Even when it’s stressful, it’s still thrilling.

(L-R) Mel, Justin, David.

When police canceled Justin Bieber’s concert in 2010 due to safety concerns, Adam called me at 4 in the morning.

He was completely calm as he told me to tweet the thousands of crazed and crying teenage girls that there would be no concert.

There was no suggestion of a back-up plan. This was the wildest moment in my time at Sunrise. Twitter, teenage obsession and a frustrated hormonal climax came together in a genuine social media storm, and all before the actual sunrise.

The emotion soon turned very real as literally thousands of girls marched aggressively toward the Sunrise studio where the glass is thick … but only so thick.

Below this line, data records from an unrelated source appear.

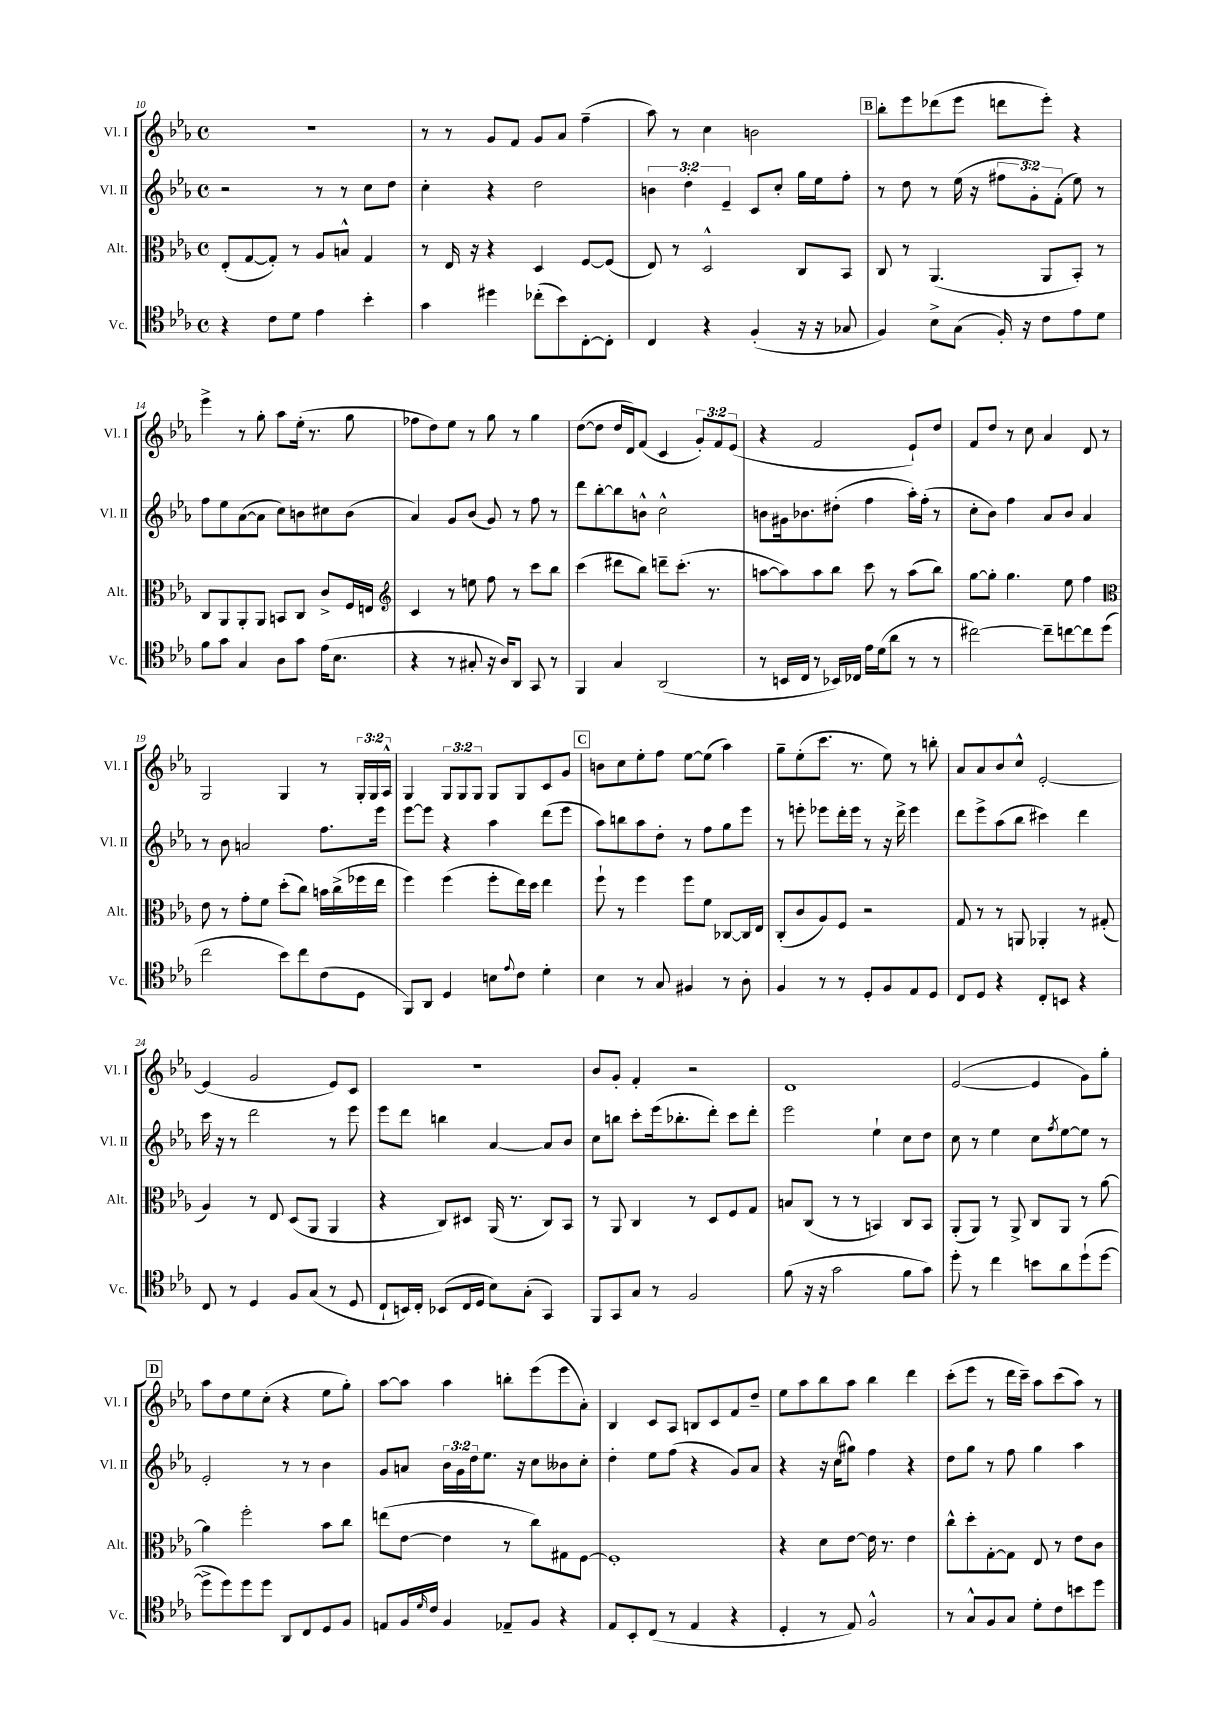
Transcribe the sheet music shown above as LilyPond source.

<<
\new StaffGroup <<
\new Staff = "s0" \with { instrumentName = "Vl. I" shortInstrumentName = "Vl. I" } {
    \clef treble \key ees \major \defaultTimeSignature \time 4/4 \override Staff.TupletNumber.text = #tuplet-number::calc-fraction-text
    R1 |
    r8 r8 g'8 f'8 g'8 aes'8 f''4--( |
    aes''8) r8 c''4 b'2 |
    \mark \markup { \box "B" } bes''8-. ees'''8 des'''8( ees'''8 d'''8 ees'''8-.) r4 |
    ees'''4-> r8 g''8-. aes''8 ees''16-.( r8. g''8 |
    fes''8 d''8) ees''8 r8 g''8 r8 g''4 |
    d''8~( d''8 d''16 d'16) f'8( c'4 \tuplet 3/2 { g'8-.) f'8 ees'8( } |
    r4 f'2 ees'8-!) d''8 |
    f'8 d''8 r8 c''8 aes'4 d'8 r8 |
    g2 g4 r8 \tuplet 3/2 { g16-. g16 aes16-^ } |
    g4 \tuplet 3/2 { g8 g8 g8 } g8 g8 c'8 g'8 |
    \mark \markup { \box "C" } b'8 c''8 ees''8-. f''8 ees''8~ ees''8( aes''4) |
    g''8-- ees''8-.( c'''8. r8. ees''8) r8 b''8-. |
    aes'8 aes'8 bes'8 c''8-^ ees'2~-. |
    ees'4( g'2 ees'8) c'8 |
    r1 |
    bes'8 g'8-. f'4-. r2 |
    d'1 |
    ees'2~( ees'4 g'8) g''8-. |
    \mark \markup { \box "D" } aes''8 d''8 ees''8 c''8-.( r4 ees''8 g''8-.) |
    aes''8~ aes''8 aes''4 b''8-. ees'''8( ees'''8 aes'8-.) |
    bes4 c'8 aes8 b8 c'8 f'8 d''8-- |
    ees''8 aes''8 bes''8 aes''8 bes''4 d'''4 |
    c'''8-.( ees'''8 r8 d'''16 c'''16--) aes''8 c'''8( aes''8) r8 \bar "|." |
}
\new Staff = "s1" \with { instrumentName = "Vl. II" shortInstrumentName = "Vl. II" } {
    \clef treble \key ees \major \defaultTimeSignature \time 4/4 \override Staff.TupletNumber.text = #tuplet-number::calc-fraction-text
    r2 r8 r8 c''8 d''8 |
    c''4-. r4 d''2 |
    \tuplet 3/2 { b'4 d''4-. ees'4-- } c'8 c''8-. g''16 ees''16 f''8-. |
    \mark \markup { \box "B" } r8 d''8 r8 ees''16( r16 \tuplet 3/2 { fis''8 g'8-.) f'8-.( } ees''8) r8 |
    f''8 ees''8 aes'8~( aes'8 c''8) b'8 cis''8 b'8( |
    aes'4) g'8 bes'8( g'8) r8 f''8 r8 |
    d'''8 bes''8~-. bes''8 b'8-^ c''2-^ |
    b'8 gis'16 bes'8. dis''8-.( f''4 aes''16-.) f''16-.( r8 |
    c''8-. bes'8) f''4 aes'8 bes'8 aes'4 |
    r8 bes'8 a'2 f''8. ees'''16 |
    ees'''8~ ees'''8 r4 aes''4 d'''8( ees'''8 |
    \mark \markup { \box "C" } aes''8) b''8 aes''8 d''8-. r8 f''8 g''8 ees'''8 |
    r8 e'''8-. ees'''8 d'''16-. ees'''16 r8 r16 d'''16-> ees'''4 |
    d'''8 ees'''8-> aes''8( bes''8 cis'''4) d'''4 |
    c'''16 r16 r8 d'''2 r8 ees'''8 |
    ees'''8 d'''8 b''4 aes'4~ aes'8 bes'8 |
    c''8 b''8 c'''8-. ees'''16( bes''8.-. d'''8-.) c'''8 d'''8-. |
    ees'''2 ees''4-! c''8 d''8 |
    c''8 r8 ees''4 c''8 \acciaccatura { f''8 } ees''8~ ees''8 r8 |
    \mark \markup { \box "D" } ees'2-. r8 r8 bes'4 |
    g'8 a'8 \tuplet 3/2 { bes'16 g'16 d''16 } ees''8. r16 c''8 beses'8 c''8-. |
    d''4-. ees''8 f''8( r4 g'8) aes'8 |
    r4 r16 c''16( gis''8) f''4 r4 |
    d''8 g''8 r8 f''8 g''4 aes''4 \bar "|." |
}
\new Staff = "s2" \with { instrumentName = "Alt." shortInstrumentName = "Alt." } {
    \clef alto \key ees \major \defaultTimeSignature \time 4/4
    ees8-.( g8~ g8-.) r8 aes8 b8-^ g4 |
    r8 ees16 r16 r4 d4 f8~ f8( |
    ees8) r8 d2-^ c8 bes,8 |
    \mark \markup { \box "B" } c8 r8 aes,4.( aes,8 bes,8-.) r8 |
    c8 aes,8 aes,8-. aes,8 b,8 c8 c'8-> f16 e16 |
    \clef treble c'4 r8 e''8 f''8 r8 c'''8 bes''8 |
    c'''4( dis'''8 bes''8) d'''8-- c'''8.-.( r8. |
    a''8~ a''8) a''8 bes''8 c'''8 r8 a''8( bes''8) |
    g''8~ g''8-. g''4. ees''8 f''4 |
    \clef alto ees'8 r8 g'8-. f'8 d''8-.( c''8) b'16 c''16->( fes''16 ees''16 |
    f''4) f''4( f''8-. ees''16) d''16 ees''4 |
    \mark \markup { \box "C" } f''8-! r8 f''4 f''8 f'8 ces8~ ces16 ees16 |
    c8-.( c'8 aes8) f8 r2 |
    g8 r8 r8 a,8 aes,4-. r8 gis8-.( |
    aes4) r8 ees8 d8( aes,8 aes,4 |
    r4 c8) dis8 aes,16( r8. c8) bes,8 |
    r8 aes,8 c4 r8 d8 f8 g8 |
    b8 c8( r8 r8 b,4) c8 b,8 |
    aes,8-.( aes,8) r8 aes,8-> c8 aes,8 r8 aes'8~ |
    \mark \markup { \box "D" } aes'4 f''2-. bes'8 c''8 |
    e''8( ees'8~ ees'4 r8 c''8) gis8 f8~ |
    f1-. |
    r4 d'8 ees'8~ ees'16 r8. ees'4 |
    c''8-^ d''8-. g8~-. g8 ees8 r8 ees'8 c'8 \bar "|." |
}
\new Staff = "s3" \with { instrumentName = "Vc." shortInstrumentName = "Vc." } {
    \clef tenor \key ees \major \defaultTimeSignature \time 4/4
    r4 c'8 d'8 ees'4 bes'4-. |
    g'4 dis''4 ces''8-.( bes'8) c8~-. c8-. |
    c4 r4 f4-.( r16 r16 ges8 |
    \mark \markup { \box "B" } f4) bes8-> g8( f16-.) r16 c'8 ees'8 d'8 |
    f'8 g'8 g4 aes8 g'8 ees'16( bes8. |
    r4 r8 gis8-. r16 aes16) aes,8 g,8 r8 |
    f,4 g4 aes,2( |
    r8 b,16 c16 r8 bes,16) ces16 ees'16 d'16( aes'8 r8 r8 |
    cis''2~) cis''8-- c''8~ c''8 d''8( |
    c''2 bes'8) c''8 c'8( d8 |
    f,8) aes,8 d4 b8 \appoggiatura { ees'8 } c'8 d'4-. |
    \mark \markup { \box "C" } bes4 r8 g8 fis4 r8 aes8-. |
    f4 r8 r8 d8-. f8 ees8 d8 |
    c8 d8 r4 c8-. b,8 r4 |
    c8 r8 d4 f8 g8( r8 d8 |
    c8-! b,16) c16-. bes,8( c16 d16 bes8) g8-.( g,4) |
    f,8 g,8 g8 r8 f2 |
    f'8( r16 r16 g'2 f'8 g'8) |
    d''8-. r8 c''4 b'8 aes'8 d''8-!( d''8~ |
    \mark \markup { \box "D" } d''8-> d''8) d''8 d''8 aes,8 c8 d8 f8 |
    e8 f16 \grace { d'16 } c'16 f4 ees8-- f8 r4 |
    ees8 bes,8-. c8( r8 ees4 r4 |
    d4-. r8 ees8) f2-^ |
    r8 g8-^ f8 g8 d'8-. c'8 b'8 d''8 \bar "|." |
}
>>
>>
\layout { \context { \Score currentBarNumber = #10 } }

Adam then pulled a Bieber-sized rabbit out of his hat to salvage the PR disaster, somehow ushering the star safely into the studio where he performed behind the glass.

I will never know if it was always plan B but at 4am, then again at 6am, there was still no mention of a plan B, not even to staff. Yet, by 9am, the months of planning, enormous build up and costs had completely paid off.

We felt like heroes.

And it wasn’t just that 5,000 screaming girls were going home happy. Professionalism, with just enough secrecy, had carried the show, the day.

This must be how Sunrise stays on top year after year. I’m not entirely sure. I guess I wasn’t there long enough to find out all the secrets.